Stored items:

# # # #

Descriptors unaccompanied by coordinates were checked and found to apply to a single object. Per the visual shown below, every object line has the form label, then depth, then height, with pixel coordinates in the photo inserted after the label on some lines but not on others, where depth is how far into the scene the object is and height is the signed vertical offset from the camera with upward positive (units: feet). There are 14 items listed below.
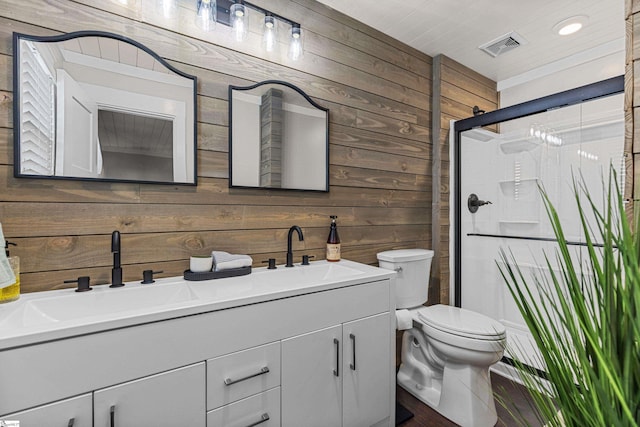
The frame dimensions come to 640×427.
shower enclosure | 5.91 +0.78
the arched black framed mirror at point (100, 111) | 3.86 +1.33
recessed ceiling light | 6.66 +4.03
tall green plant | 1.32 -0.60
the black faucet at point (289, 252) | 5.64 -0.70
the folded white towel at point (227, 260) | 4.78 -0.73
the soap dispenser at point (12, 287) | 3.46 -0.83
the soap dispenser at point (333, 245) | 6.10 -0.62
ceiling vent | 7.30 +4.00
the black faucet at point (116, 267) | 4.07 -0.71
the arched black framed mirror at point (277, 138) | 5.31 +1.32
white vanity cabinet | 2.76 -1.56
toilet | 5.37 -2.42
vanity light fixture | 4.86 +3.11
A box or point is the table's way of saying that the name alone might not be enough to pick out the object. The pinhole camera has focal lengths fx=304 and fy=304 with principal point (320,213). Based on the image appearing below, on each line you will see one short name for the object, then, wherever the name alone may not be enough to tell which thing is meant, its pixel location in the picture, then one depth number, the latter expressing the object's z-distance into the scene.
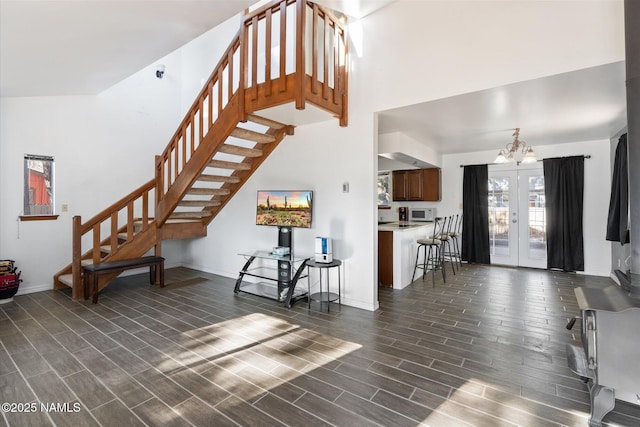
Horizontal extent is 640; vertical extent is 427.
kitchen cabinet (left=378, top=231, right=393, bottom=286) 4.83
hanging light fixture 4.70
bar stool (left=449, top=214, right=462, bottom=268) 6.71
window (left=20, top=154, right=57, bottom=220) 4.47
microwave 6.95
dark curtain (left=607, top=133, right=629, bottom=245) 4.04
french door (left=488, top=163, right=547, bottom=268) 6.12
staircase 3.31
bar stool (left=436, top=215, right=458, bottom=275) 6.50
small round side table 3.75
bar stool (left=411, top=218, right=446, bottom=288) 5.14
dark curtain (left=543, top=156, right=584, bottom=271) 5.63
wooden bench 4.05
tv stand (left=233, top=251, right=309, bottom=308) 4.01
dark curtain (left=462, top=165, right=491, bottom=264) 6.62
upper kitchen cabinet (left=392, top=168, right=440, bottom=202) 7.02
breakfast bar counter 4.75
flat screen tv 4.24
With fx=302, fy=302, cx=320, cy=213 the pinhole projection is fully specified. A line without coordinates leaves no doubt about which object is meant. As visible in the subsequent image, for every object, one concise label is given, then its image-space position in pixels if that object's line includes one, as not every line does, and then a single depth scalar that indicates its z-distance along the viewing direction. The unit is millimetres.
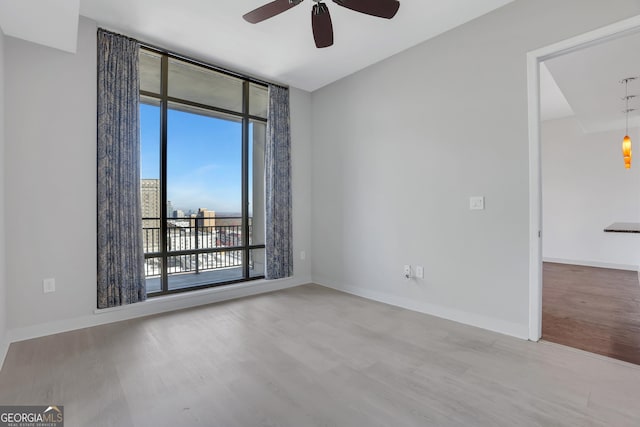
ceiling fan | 2123
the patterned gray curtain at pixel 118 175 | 2914
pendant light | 3961
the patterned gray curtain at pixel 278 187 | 4230
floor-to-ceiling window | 3453
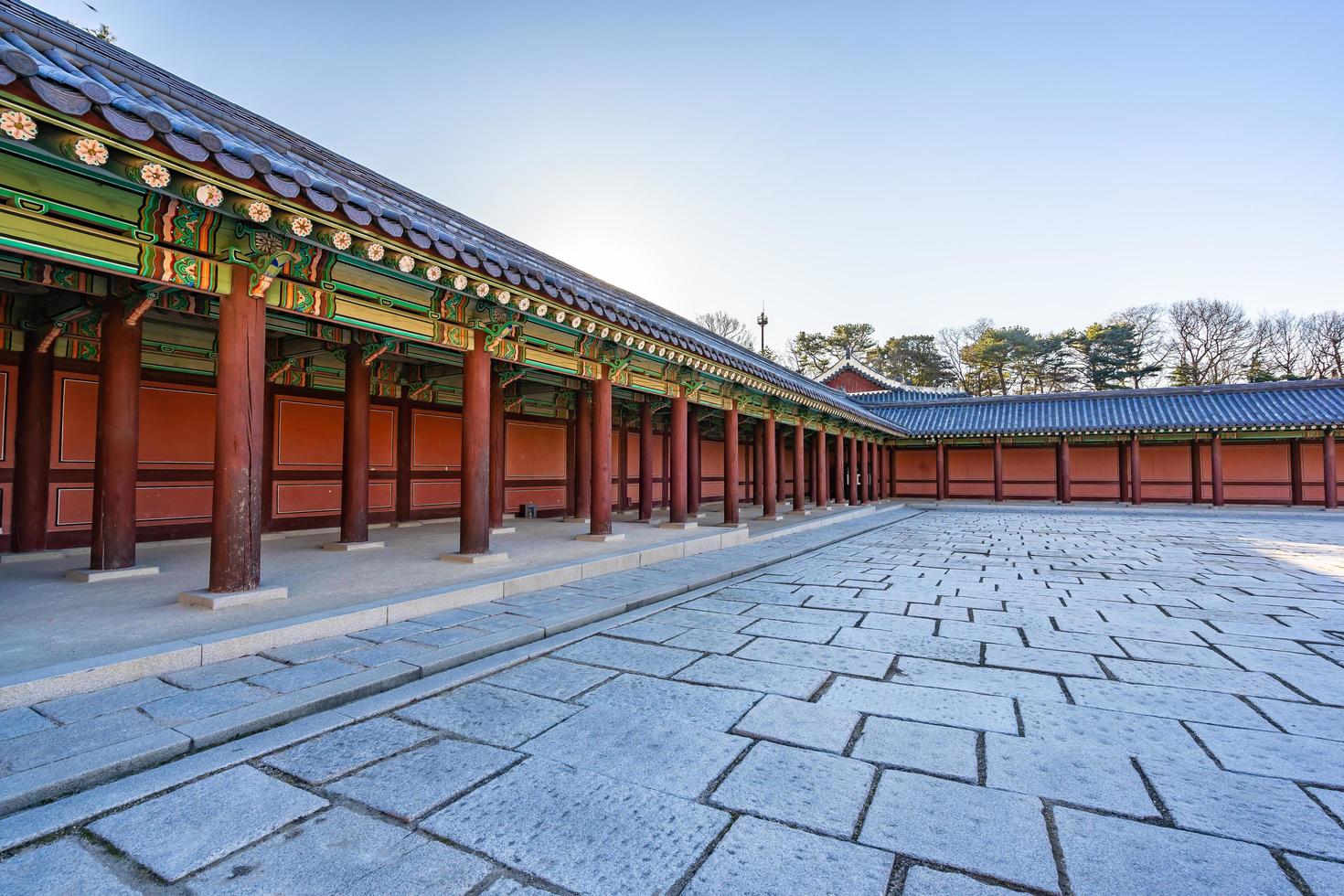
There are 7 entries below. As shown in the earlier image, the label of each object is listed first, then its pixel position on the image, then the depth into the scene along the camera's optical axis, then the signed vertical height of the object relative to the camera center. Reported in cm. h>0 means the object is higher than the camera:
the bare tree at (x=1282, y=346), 3594 +746
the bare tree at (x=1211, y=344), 3638 +771
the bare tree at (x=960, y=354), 4132 +864
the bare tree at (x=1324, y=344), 3483 +737
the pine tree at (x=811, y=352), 4300 +847
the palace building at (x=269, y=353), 348 +137
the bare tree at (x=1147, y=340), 3609 +802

# # # #

What you are asked to do: Say how many lines of the entries above hold the string "bare", and say nothing besides the number.

Expected answer: 5